**EXERCISE:** Extract each line from the records below that contains the string "accuracy", and copy those lines verbatim.

[Dataset records]
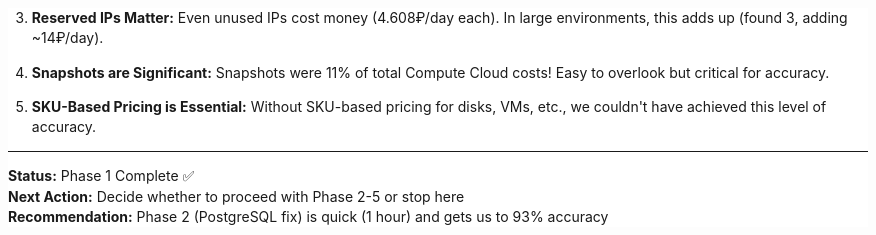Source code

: 3. **Reserved IPs Matter:** Even unused IPs cost money (4.608₽/day each). In large environments, this adds up (found 3, adding ~14₽/day).

4. **Snapshots are Significant:** Snapshots were 11% of total Compute Cloud costs! Easy to overlook but critical for accuracy.

5. **SKU-Based Pricing is Essential:** Without SKU-based pricing for disks, VMs, etc., we couldn't have achieved this level of accuracy.

---

**Status:** Phase 1 Complete ✅  
**Next Action:** Decide whether to proceed with Phase 2-5 or stop here  
**Recommendation:** Phase 2 (PostgreSQL fix) is quick (1 hour) and gets us to 93% accuracy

**ANSWER FOR THIS EXERCISE:**
4. **Snapshots are Significant:** Snapshots were 11% of total Compute Cloud costs! Easy to overlook but critical for accuracy.
5. **SKU-Based Pricing is Essential:** Without SKU-based pricing for disks, VMs, etc., we couldn't have achieved this level of accuracy.
**Recommendation:** Phase 2 (PostgreSQL fix) is quick (1 hour) and gets us to 93% accuracy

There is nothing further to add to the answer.